The upper gastrointestinal endoscopy is routinely performed in suspected WD. In addition to biopsies taken from the proximal and distal duodenum, it allows to make a first diagnosis. The endoscopic image of WD is variable but includes typical morphological changes such as mucosal erythema and edema, enlarged duodenal folds, small and large lymphangiectasias, enlarged villi, and white-yellowish ring-like structures inside of the villi [5]. In addition, new endoscopic features, such as chromoendoscopy with narrow band imaging (NBI), offer a finer representation of the mucosal alterations, including villi architecture disarrangement and altered lymphatic microvasculature [6].

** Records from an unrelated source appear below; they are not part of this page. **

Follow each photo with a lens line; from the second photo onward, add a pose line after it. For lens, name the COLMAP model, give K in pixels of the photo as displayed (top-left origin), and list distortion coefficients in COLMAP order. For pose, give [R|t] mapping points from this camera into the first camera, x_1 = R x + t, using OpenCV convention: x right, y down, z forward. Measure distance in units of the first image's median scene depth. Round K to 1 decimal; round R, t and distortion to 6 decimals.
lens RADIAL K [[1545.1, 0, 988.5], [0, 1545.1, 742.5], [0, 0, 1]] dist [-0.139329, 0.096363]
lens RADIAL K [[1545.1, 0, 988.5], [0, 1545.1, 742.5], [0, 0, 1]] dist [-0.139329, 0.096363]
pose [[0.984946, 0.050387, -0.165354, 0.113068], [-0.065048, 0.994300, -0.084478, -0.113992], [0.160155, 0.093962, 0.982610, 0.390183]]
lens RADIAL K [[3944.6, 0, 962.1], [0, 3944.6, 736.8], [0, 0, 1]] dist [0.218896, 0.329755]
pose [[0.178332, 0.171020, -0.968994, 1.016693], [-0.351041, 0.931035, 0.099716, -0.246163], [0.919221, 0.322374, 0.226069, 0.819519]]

Before T. whipplei was identified as the cause of WD, many patients had already been treated with chloramphenicol, which led to an improvement of their clinical symptoms and survival [2]. Without antibiotic therapy, however, the disease was often lethal. Up to now, there is no consensus on the type and duration of the antibiotic treatment. Different treatment protocols are in use in various countries. Each antibiotic therapy is based on the property of passing the brain-blood barrier. In Germany, the standard treatment comprises an intravenous induction therapy with ceftriaxone or meropenem for 14 days, followed by an oral maintenance therapy of trimethoprim/sulfamethoxazole (co-trimoxazole) for 12 months [9]. More recent data indicate that a reduction of the intake of co-trimoxazole to 3 months shows the same response as the 12-month therapy, with the risk of relapse not being increased [10].

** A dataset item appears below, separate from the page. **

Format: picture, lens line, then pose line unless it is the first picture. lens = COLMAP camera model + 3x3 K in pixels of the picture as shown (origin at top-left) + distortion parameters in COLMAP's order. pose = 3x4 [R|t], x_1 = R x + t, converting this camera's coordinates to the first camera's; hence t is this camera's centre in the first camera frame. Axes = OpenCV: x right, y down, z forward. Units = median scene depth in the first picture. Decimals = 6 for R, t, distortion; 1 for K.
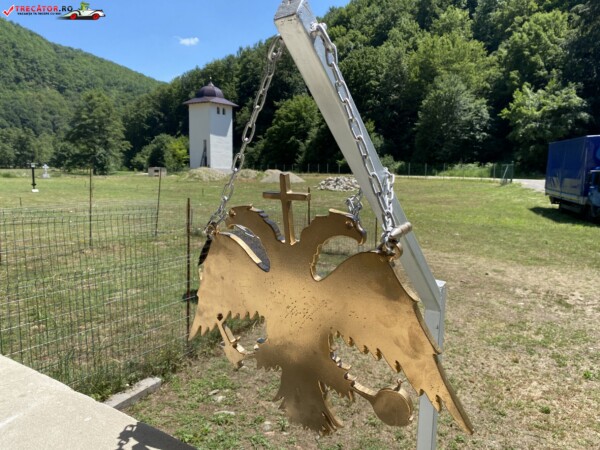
lens RADIAL K [[460.3, 0, 301.1], [0, 460.3, 224.2], [0, 0, 1]] dist [0.043855, -0.044209]
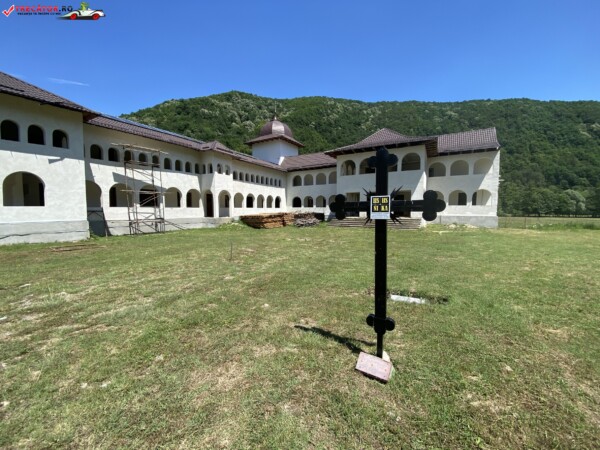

In contrast to the German recommendations, a French group favors a combination of doxycycline and hydroxychloroquine for 1 year, followed by a lifelong administration of doxycycline along with stringent therapeutic drug monitoring [37]. The background for their recommendations are in vitro analyses of T. whipplei that revealed a natural resistance to trimethoprim and an acquired resistance to sulfamethoxazole [38]. Furthermore, in order to avoid a potential re-infection, a lifelong therapy with doxycycline should be taken into consideration. A selective overview of trials for the treatment of WD is shown in table 1.

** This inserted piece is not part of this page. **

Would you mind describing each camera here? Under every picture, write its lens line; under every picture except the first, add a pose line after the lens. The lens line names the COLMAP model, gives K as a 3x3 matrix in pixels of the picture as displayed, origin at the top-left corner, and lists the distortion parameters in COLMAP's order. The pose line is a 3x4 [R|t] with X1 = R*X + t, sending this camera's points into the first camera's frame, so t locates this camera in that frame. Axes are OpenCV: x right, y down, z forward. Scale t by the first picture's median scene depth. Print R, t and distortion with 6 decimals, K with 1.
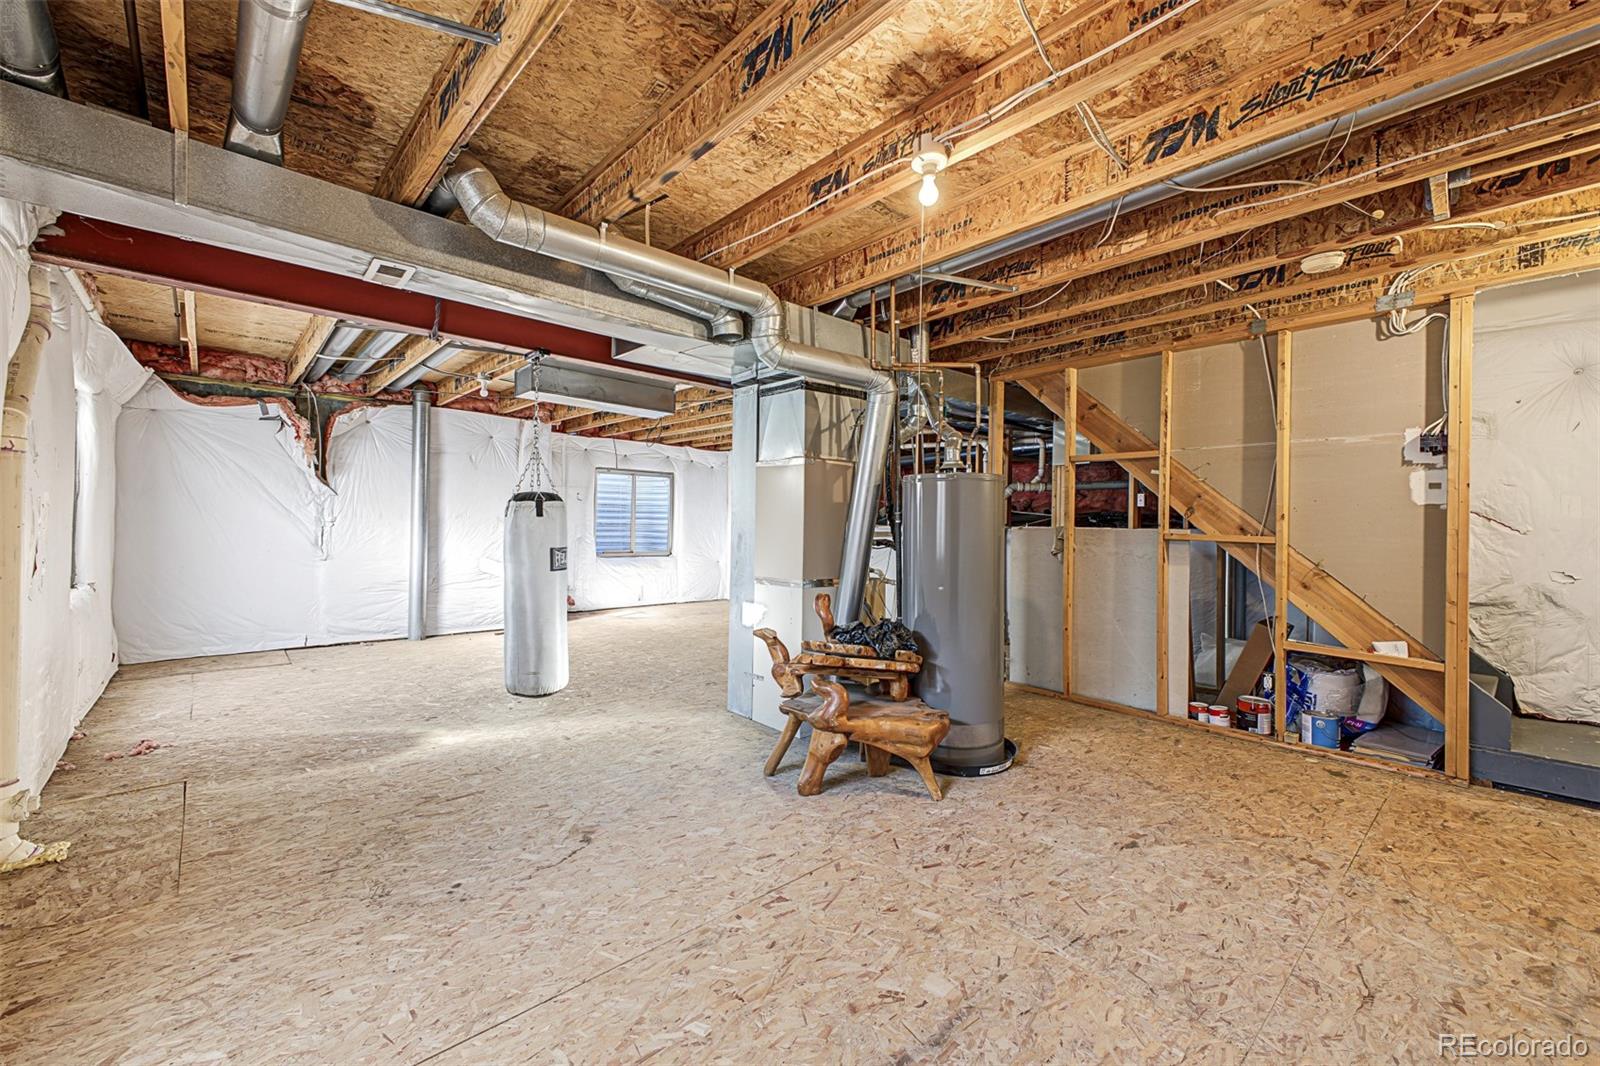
lens RADIAL K [[634.2, 0, 792.8], [0, 634.2, 530.1], [0, 0, 1]] dist [0.012685, -0.000025]
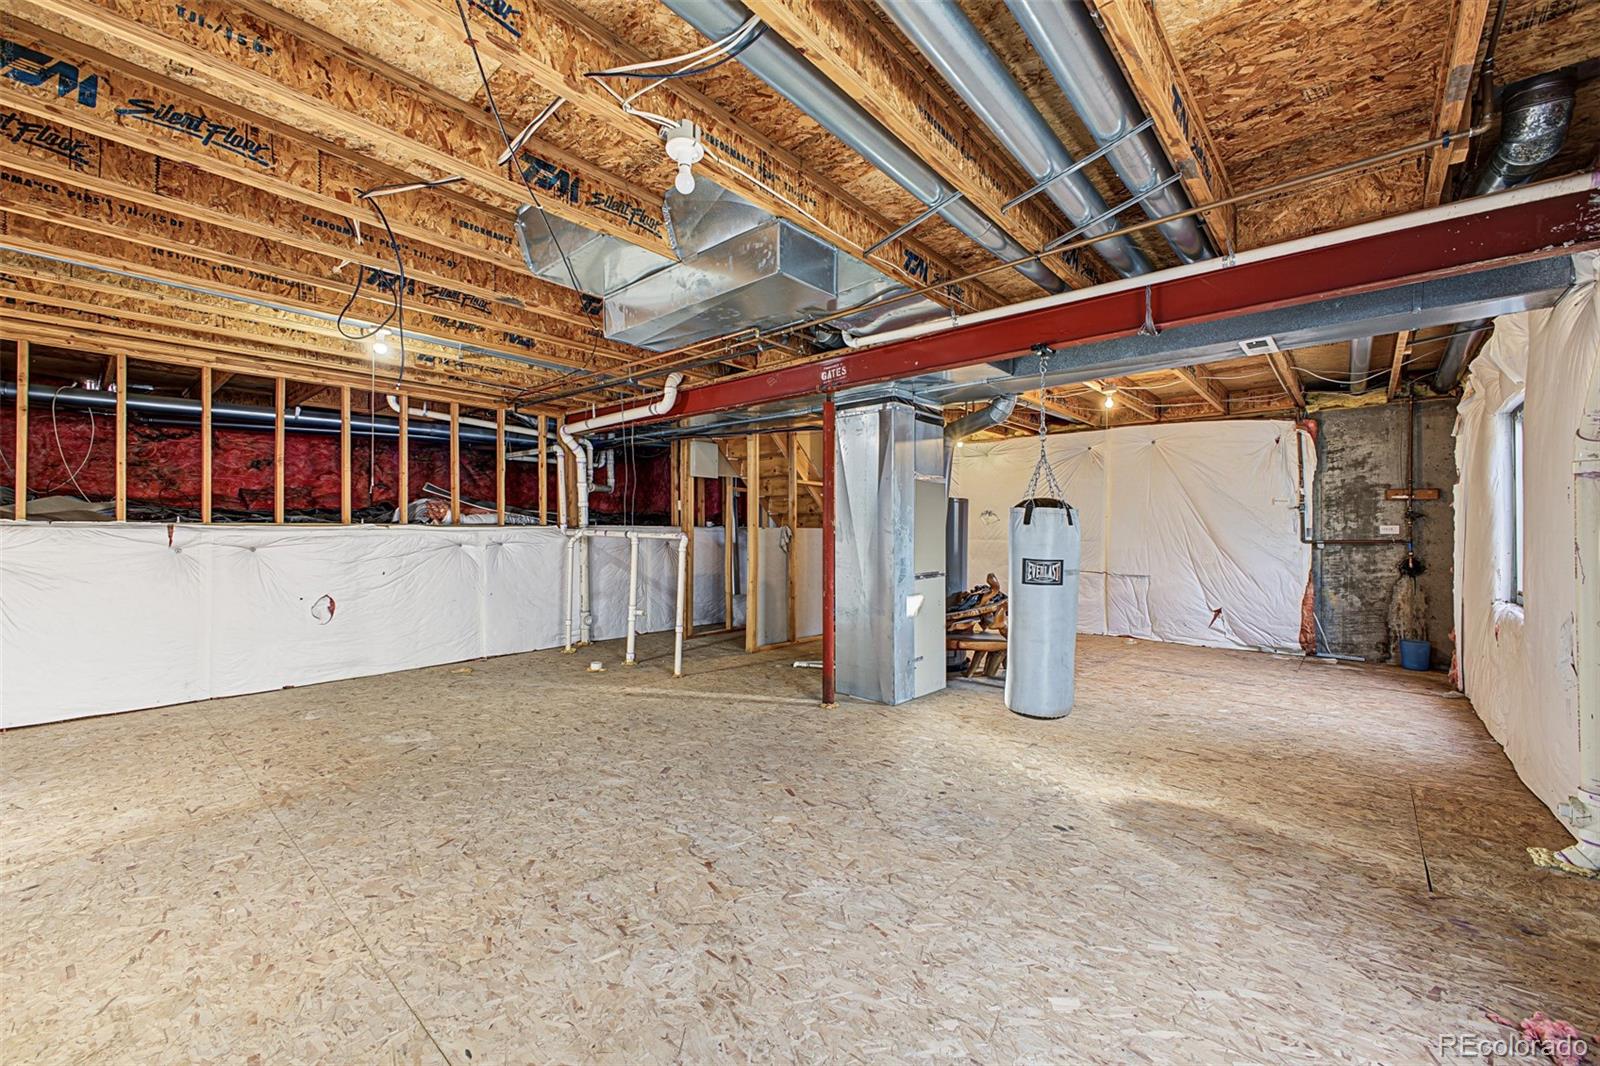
lens RADIAL K [[634.2, 0, 792.9], [0, 634.2, 529.1], [0, 0, 1]] dist [0.012685, -0.000025]
pose [[-0.097806, -0.010747, 0.995147, -1.684476], [-0.002679, 0.999941, 0.010535, -0.029905], [-0.995202, -0.001635, -0.097829, 1.890179]]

In order to evaluate the success of treatment and to detect early treatment failures, all patients should undergo regular check-ups. These follow-ups include clinical, laboratory, and invasive investigations. Clinical symptoms should improve within a few weeks after starting the treatment. An instrumental re-evaluation is recommended for 6, 12, 24, and 36 months after diagnosis, and then annually for the first 3 years as well as every 3 years for the rest of the patient's life [22]. In follow-up examinations, subtyping of PAS-positive macrophages with an immunohistochemical staining of intestinal biopsies is the method of choice. The success of treatment is characterized by a progressive reduction of cytoplasmatic granularity and staining intensity. A transition from predominant subtype 1 macrophages to subtypes 2, 3, or 4 macrophages or to complete disappearance of PAS-positive macrophages demonstrates histological remission [36,37]. In extraintestinal infestations, PCR is more sensitive than histological staining and should be performed regularly. However, PCR analyses of stool or saliva are not suitable for the surveillance of patients with WD because of false-positive results of asymptomatic excretion of T. whipplei in healthy carriers [8].

The authors of this publication declare that they have no conflicts of interest.